[Opening Exercise materials section]
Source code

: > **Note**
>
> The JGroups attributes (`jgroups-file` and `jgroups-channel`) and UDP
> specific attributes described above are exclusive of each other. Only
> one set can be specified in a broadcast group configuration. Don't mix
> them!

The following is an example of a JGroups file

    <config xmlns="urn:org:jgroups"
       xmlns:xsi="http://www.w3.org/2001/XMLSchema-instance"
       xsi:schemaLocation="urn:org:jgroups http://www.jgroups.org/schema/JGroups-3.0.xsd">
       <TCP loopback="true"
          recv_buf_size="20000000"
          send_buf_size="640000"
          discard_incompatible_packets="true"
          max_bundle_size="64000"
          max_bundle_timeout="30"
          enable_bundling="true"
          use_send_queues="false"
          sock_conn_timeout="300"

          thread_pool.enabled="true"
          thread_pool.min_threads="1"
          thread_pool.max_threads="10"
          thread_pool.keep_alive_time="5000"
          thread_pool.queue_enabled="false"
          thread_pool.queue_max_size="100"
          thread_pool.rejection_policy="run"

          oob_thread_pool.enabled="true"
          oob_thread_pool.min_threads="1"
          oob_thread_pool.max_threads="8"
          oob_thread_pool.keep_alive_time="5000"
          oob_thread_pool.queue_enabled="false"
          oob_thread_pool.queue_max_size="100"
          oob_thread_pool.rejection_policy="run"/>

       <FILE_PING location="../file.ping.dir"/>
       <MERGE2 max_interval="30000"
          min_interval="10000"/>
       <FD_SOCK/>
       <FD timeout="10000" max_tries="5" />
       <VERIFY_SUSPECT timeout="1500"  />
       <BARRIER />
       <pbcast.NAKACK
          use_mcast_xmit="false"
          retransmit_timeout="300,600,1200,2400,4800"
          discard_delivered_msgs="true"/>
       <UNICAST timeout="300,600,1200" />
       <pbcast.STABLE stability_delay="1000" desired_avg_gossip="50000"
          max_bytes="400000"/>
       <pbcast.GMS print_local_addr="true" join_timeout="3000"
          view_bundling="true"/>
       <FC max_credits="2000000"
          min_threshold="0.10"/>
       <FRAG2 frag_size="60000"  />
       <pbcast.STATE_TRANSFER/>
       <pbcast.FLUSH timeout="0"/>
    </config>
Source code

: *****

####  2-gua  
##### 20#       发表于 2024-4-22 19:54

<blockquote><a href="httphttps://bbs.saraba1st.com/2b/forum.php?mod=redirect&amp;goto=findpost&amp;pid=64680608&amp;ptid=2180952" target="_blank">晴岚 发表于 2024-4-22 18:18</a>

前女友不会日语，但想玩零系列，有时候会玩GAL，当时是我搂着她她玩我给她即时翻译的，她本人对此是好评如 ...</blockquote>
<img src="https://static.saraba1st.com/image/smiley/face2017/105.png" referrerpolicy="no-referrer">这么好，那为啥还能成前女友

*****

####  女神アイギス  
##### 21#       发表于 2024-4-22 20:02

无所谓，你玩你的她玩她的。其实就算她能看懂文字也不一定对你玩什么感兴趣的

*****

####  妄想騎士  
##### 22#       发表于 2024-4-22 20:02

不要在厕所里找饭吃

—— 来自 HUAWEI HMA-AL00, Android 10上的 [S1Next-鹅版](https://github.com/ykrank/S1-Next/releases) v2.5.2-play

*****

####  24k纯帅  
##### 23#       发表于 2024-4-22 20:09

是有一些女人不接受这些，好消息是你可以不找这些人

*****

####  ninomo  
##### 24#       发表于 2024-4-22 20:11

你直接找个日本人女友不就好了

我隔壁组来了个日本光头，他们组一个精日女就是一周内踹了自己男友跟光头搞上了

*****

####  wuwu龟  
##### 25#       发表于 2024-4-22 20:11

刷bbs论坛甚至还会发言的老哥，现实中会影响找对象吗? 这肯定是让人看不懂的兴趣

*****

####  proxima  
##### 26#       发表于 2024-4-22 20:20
[Closing Exercise materials section]
Activity:
If a line in the records above contains "true", copy that line.

Exercise response:
       <TCP loopback="true"
          discard_incompatible_packets="true"
          enable_bundling="true"
          thread_pool.enabled="true"
          oob_thread_pool.enabled="true"
          discard_delivered_msgs="true"/>
       <pbcast.GMS print_local_addr="true" join_timeout="3000"
          view_bundling="true"/>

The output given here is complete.